The problem with this is that, as anyone who has ever played a driving video game will know, it’s pretty darn hard to model the real world in a way that feels like, well, the real world. Instead, Google’s researchers began developing improved algorithms that allows their robot to learn more rapidly with fewer trials involved. Building on a previous piece of Google research published in 2018, their robot was able to learn to walk in just a couple of hours in this latest demonstration.
It’s also able to do this while emphasizing a more cautious, safer approach to learning, involving fewer falls. As a result, it minimizes the number of human interventions that need to be made to pick the robot up and dust it off every time it takes a tumble.
Learning to walk in two hours may not be quite deer levels of learning-to-walk efficiency, but it’s a far cry from engineers having to explicitly program how a robot is usually taught to maneuver. (And, as noted, it’s a whole lot better than human infants can manage in that kind of time frame!)

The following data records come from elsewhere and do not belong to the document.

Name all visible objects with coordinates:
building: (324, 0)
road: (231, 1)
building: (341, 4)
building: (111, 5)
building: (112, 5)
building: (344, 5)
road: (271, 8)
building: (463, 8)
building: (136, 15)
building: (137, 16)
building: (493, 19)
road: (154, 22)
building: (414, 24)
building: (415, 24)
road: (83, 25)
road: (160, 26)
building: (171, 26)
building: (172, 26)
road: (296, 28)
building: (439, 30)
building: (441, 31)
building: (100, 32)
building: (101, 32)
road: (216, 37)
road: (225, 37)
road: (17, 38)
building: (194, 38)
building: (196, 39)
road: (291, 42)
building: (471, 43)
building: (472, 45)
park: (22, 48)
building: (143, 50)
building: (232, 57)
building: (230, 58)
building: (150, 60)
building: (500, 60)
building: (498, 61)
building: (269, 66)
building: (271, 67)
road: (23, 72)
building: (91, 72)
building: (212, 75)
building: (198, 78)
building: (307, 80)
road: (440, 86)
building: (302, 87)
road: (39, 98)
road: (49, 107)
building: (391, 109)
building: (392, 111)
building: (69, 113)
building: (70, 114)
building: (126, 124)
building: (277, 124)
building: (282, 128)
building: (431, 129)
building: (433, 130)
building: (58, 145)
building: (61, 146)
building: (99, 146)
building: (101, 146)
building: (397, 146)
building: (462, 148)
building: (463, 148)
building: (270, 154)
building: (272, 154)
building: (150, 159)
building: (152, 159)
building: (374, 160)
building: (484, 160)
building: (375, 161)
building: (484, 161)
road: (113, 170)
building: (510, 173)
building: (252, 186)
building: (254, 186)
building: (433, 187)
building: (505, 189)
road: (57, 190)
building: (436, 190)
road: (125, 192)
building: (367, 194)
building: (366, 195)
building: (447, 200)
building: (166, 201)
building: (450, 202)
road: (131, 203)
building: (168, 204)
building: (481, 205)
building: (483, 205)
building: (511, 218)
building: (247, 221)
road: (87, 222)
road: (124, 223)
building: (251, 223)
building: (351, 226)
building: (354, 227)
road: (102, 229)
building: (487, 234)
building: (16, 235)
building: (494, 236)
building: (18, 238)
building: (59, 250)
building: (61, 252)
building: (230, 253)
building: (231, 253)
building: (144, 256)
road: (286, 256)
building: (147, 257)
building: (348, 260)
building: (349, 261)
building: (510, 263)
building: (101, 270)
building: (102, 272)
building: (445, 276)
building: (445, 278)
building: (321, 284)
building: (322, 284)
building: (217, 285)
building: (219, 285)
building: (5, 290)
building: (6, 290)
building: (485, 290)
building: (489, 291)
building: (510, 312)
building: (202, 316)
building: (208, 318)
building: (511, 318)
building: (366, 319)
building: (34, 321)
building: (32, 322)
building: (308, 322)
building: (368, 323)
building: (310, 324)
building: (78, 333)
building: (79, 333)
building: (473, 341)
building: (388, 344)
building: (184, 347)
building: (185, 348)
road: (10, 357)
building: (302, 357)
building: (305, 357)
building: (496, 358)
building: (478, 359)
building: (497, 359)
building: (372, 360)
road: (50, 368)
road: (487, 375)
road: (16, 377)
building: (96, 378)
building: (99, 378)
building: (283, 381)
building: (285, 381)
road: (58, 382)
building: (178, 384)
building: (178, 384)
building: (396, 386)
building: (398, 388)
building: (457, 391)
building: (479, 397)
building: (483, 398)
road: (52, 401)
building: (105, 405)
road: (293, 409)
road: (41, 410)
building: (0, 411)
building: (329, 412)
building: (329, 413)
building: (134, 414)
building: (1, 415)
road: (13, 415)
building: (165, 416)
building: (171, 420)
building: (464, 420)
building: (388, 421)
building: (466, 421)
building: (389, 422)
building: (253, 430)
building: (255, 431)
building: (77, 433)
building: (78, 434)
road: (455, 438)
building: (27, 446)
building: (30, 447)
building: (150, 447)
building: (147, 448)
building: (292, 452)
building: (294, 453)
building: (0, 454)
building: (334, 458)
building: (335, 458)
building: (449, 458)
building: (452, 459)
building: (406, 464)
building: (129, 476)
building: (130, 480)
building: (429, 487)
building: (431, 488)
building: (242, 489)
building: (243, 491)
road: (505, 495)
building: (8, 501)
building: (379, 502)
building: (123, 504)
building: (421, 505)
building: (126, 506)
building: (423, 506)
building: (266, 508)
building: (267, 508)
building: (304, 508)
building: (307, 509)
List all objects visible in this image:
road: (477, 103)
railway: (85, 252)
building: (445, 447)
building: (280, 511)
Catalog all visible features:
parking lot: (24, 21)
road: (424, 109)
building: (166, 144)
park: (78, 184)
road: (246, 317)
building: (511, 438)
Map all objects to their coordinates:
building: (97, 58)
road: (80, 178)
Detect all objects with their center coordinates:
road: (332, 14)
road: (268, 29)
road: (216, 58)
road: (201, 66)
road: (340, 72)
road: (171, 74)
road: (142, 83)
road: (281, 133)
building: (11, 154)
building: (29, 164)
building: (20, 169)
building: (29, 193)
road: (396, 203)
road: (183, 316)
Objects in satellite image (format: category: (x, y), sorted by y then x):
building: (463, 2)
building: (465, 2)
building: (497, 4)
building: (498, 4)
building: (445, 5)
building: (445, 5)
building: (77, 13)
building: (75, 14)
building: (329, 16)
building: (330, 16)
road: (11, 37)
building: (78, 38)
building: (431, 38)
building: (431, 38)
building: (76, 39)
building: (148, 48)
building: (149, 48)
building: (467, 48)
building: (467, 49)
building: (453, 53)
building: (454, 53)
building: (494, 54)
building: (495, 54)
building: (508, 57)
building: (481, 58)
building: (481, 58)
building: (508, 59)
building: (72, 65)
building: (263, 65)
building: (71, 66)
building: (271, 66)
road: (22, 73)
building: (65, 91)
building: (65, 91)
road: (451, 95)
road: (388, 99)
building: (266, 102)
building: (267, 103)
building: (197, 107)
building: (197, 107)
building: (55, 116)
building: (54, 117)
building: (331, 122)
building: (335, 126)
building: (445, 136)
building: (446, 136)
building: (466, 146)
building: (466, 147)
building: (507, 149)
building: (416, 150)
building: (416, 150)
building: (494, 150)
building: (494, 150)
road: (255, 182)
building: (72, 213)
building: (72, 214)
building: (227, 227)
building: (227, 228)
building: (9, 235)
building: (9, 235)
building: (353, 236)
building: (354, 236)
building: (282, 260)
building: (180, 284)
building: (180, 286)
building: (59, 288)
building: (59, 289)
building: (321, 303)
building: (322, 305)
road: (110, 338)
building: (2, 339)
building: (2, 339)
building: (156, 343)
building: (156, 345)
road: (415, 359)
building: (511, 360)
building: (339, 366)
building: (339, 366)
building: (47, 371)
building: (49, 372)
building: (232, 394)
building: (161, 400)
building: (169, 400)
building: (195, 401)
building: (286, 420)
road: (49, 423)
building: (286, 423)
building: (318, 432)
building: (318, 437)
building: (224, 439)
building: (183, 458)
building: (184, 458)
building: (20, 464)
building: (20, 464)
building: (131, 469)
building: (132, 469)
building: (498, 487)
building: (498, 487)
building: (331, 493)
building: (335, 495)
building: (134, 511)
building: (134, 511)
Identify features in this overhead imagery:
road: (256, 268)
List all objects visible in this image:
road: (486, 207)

“Although many unsupervised learning or reinforcement learning algorithms have been demonstrated in simulation, applying them on real, legged robots turns out to be incredibly difficult,” Tan explained. “First, reinforcement learning is data-hungry, and collecting robot data is expensive. Our previous work has addressed this challenge. Second, training requires someone to spend a lot of time supervising the robot. If we need a person to monitor the robot and manually reset it every time it stumbles — hundreds or thousands of times — it’s going to take a lot of effort and a very long time to train the robot. The longer it takes, the more difficult it is to scale up the learning to many robots in many different environments.”
One day this research could help create more agile robots that are more rapidly able to adapt to a variety of terrains. “The potential applications are numerous,” Tan said. However, Tan stressed that this is “still early days, and there are many challenges that we still need to overcome.”
In keeping with the reinforcement learning theme, it’s certainly a reward that’s worth maximizing, though!